(WHAT NEEDS TO BE DONE) Continue the review of U2's Songs of Innocence below, picking up right after its final sentence.

(READING PASSAGE)
━━━━━━━━━━

And all the while, gleeful U2 haters have been stoking the fires. (See this ludicrous New Yorker review as an example.) They turned what should have been a minor annoyance for some people into a cause for those who want to see both Apple and U2 crash and burn. The hyperbolic bloviations are still going on, while the band is taking things in stride – at last count, more than 40 million people had downloaded Songs of Innocence. To put that in perspective, their last record, the underwhelming No Line on the Horizon, sold five million copies worldwide. If expanding the audience was the goal, mission accomplished.
But look. It’s a free record. Additionally, it’s a free reminder that the iTunes platform you are using doesn’t belong to you, and Apple can do what it wants. They push similarly optional updates to all accounts on a regular basis. Songs of Innocence only downloaded directly to your phone if you told iTunes to do that. To act like this is your house and they broke in is laughable. Especially since – and I will keep saying this – it’s a free record! It’s a gift. You don’t like the gift? Delete the gift. It’s that simple. If someone giving you 11 free songs is the worst thing that happened to you last week, that’s pretty damn good. Just calm down. Seriously. You’ll hurt yourself.
So that’s what everyone’s writing about – the Irish Big Brother and how they forced us to own their new record. But what no one seems to be writing about is this: Songs of Innocence may well be U2’s best and most consistent album since Achtung Baby, 23 years ago. A really great record is being lost in the invented and exaggerated furor, and that’s a shame. So let me tell you about it.
Songs of Innocence is reportedly the first half of a double album, with the second half completing the William Blake allusion: Songs of Experience. Given that, it’s not too much of a leap to assume that we’re hearing the backward-looking half, the one about where the band has been. The lyrics repeatedly reference the band members’ childhoods, and the music is a superb distillation of U2’s last 38 years. (Yes, 38 years, without a single lineup change.)
Everything they have ever done well is represented here, and the result is the most confident set of songs in more than 20 years. They worked with a bevy of producers, including Danger Mouse, Paul Epworth, Ryan Tedder and Flood, but you’d never know it. The album flows brilliantly from first note to last, the most effortless-sounding 49 minutes of their latter-day career. In fact, it’s impressive how much Danger Mouse, who produced the album overall, stayed out of the band’s way. You’ll hear no trip-hop beats here, no electro-soul embarrassments, no straining grasps at relevance. For most of this record, you’ll hear U2 just doing what they do, and doing it better than they have in a long time.

━━━━━━━━━━

(PROVIDED MATERIAL)

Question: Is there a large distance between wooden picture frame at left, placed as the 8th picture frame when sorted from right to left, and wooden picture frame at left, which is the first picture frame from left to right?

━━━━━━━━━━

(OUTPUT FOR THIS TASK)
The album opens with its weakest song, but damn, “The Miracle (of Joey Ramone)” is a pretty good weakest song. It’s the biggest production here too – you can feel them sweat as you listen. It begins with a massed-vocal chant before The Edge crashes in with a piercing fuzz tone, and Bono sings of the first time he heard the Ramones, relating it to an actual miracle: “Everything I ever lost now has been returned, the most beautiful sound I ever heard…” It’s a song that learns absolutely no lessons from the Ramones, but whatever. Although it never takes flight, it stomps along convincingly, stating its case as a far better first single than “Get On Your Boots.”
Everything picks up from there. “Every Breaking Wave” is classic U2, almost a rewrite of “With or Without You.” The band has grown immeasurably better at disguising the fact that bassist Adam Clayton is playing the same four notes repeatedly – this song’s chorus just erupts, Bono asking if we’re ready to be swept off our feet. “California” is modern U2 at its finest, a Brian Wilson homage at the start giving way to a driving beat that surges into a soaring refrain. “All I know, and all I need to know is there is no end to love,” Bono sings. This is the kind of song they’ve been writing for the past decade or so, flawlessly, and this is a very good one.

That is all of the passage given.